Entries follow. Return each line that contains the word "Если".

(Saved entries)
-.-.-
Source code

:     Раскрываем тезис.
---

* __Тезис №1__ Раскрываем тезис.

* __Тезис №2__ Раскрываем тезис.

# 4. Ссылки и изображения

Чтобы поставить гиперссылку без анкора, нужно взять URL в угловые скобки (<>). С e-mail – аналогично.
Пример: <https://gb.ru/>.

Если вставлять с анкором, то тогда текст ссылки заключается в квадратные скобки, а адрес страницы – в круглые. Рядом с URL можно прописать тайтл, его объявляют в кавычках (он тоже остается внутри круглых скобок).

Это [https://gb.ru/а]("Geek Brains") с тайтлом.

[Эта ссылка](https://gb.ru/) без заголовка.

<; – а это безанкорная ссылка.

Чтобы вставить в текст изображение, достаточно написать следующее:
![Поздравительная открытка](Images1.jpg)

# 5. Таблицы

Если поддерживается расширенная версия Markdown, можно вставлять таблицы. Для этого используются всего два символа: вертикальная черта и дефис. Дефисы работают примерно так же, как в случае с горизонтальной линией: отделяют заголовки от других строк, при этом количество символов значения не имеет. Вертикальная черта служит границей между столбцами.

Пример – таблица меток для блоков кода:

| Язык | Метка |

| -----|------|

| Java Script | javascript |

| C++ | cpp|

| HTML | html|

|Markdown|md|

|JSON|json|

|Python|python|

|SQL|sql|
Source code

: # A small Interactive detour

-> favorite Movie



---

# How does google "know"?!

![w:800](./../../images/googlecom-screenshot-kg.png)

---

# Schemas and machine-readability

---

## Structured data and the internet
-.-.-
SOLUTION TO THIS TASK.
Если вставлять с анкором, то тогда текст ссылки заключается в квадратные скобки, а адрес страницы – в круглые. Рядом с URL можно прописать тайтл, его объявляют в кавычках (он тоже остается внутри круглых скобок).
Если поддерживается расширенная версия Markdown, можно вставлять таблицы. Для этого используются всего два символа: вертикальная черта и дефис. Дефисы работают примерно так же, как в случае с горизонтальной линией: отделяют заголовки от других строк, при этом количество символов значения не имеет. Вертикальная черта служит границей между столбцами.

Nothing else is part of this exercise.